** TASK GOAL **
Please return each of the entries exactly, minus their pictures.
━━━━━ RECORDS FOR THE EXERCISE
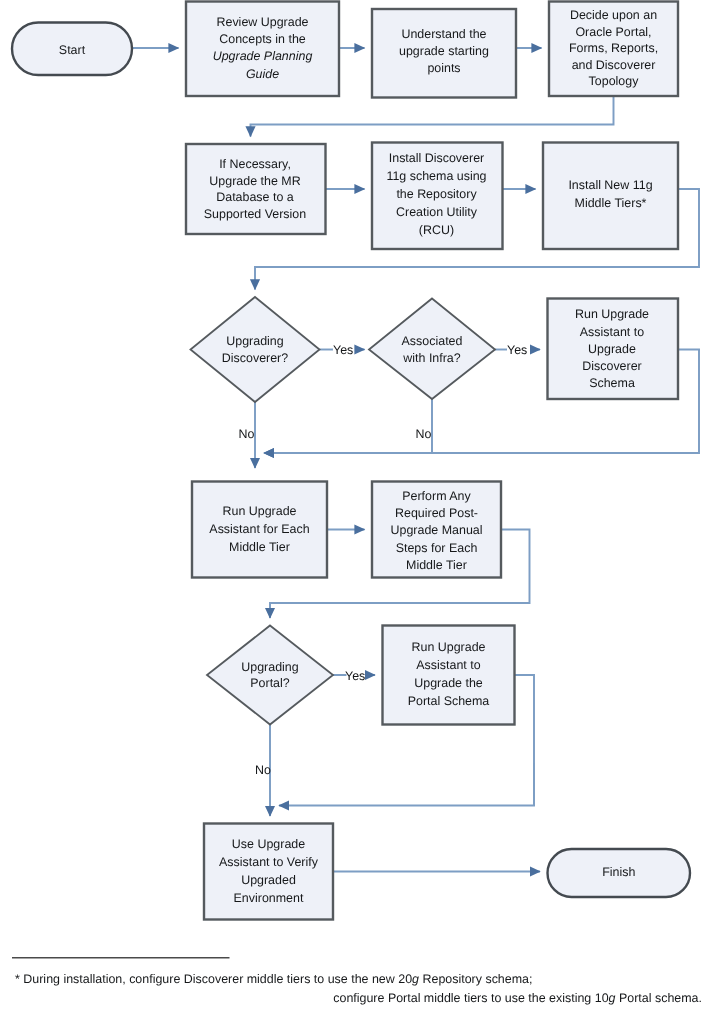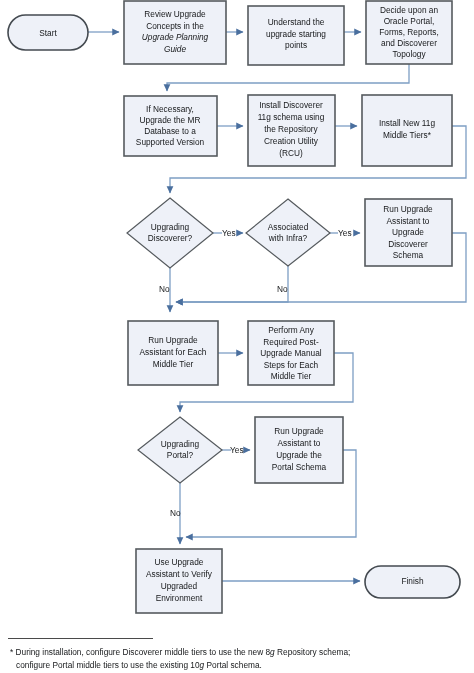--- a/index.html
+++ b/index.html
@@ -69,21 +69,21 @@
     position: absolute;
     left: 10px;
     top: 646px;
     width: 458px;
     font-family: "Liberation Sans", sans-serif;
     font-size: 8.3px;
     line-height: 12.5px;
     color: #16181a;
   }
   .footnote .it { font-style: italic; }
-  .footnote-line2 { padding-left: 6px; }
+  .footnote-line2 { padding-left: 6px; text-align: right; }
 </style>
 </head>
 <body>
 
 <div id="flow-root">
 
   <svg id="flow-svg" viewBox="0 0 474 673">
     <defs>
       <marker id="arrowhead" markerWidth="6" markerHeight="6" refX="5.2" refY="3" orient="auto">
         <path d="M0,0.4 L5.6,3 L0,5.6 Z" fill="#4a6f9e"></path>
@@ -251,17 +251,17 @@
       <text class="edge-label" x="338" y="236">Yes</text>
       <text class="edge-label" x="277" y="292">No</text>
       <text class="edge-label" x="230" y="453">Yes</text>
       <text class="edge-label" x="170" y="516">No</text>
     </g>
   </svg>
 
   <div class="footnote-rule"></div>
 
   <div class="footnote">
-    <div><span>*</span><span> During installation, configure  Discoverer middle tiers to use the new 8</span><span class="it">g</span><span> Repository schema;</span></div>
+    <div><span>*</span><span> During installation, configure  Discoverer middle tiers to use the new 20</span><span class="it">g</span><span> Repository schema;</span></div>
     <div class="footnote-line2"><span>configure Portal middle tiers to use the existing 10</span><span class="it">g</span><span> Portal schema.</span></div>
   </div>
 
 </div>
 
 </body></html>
━━━━━━━━━━
** WRITTEN SOLUTION **
--- a/index.html
+++ b/index.html
@@ -69,21 +69,21 @@
     position: absolute;
     left: 10px;
     top: 646px;
     width: 458px;
     font-family: "Liberation Sans", sans-serif;
     font-size: 8.3px;
     line-height: 12.5px;
     color: #16181a;
   }
   .footnote .it { font-style: italic; }
-  .footnote-line2 { padding-left: 6px; }
+  .footnote-line2 { padding-left: 6px; text-align: right; }
 </style>
 </head>
 <body>
 
 <div id="flow-root">
 
   <svg id="flow-svg" viewBox="0 0 474 673">
     <defs>
       <marker id="arrowhead" markerWidth="6" markerHeight="6" refX="5.2" refY="3" orient="auto">
         <path d="M0,0.4 L5.6,3 L0,5.6 Z" fill="#4a6f9e"></path>
@@ -251,17 +251,17 @@
       <text class="edge-label" x="338" y="236">Yes</text>
       <text class="edge-label" x="277" y="292">No</text>
       <text class="edge-label" x="230" y="453">Yes</text>
       <text class="edge-label" x="170" y="516">No</text>
     </g>
   </svg>
 
   <div class="footnote-rule"></div>
 
   <div class="footnote">
-    <div><span>*</span><span> During installation, configure  Discoverer middle tiers to use the new 8</span><span class="it">g</span><span> Repository schema;</span></div>
+    <div><span>*</span><span> During installation, configure  Discoverer middle tiers to use the new 20</span><span class="it">g</span><span> Repository schema;</span></div>
     <div class="footnote-line2"><span>configure Portal middle tiers to use the existing 10</span><span class="it">g</span><span> Portal schema.</span></div>
   </div>
 
 </div>
 
 </body></html>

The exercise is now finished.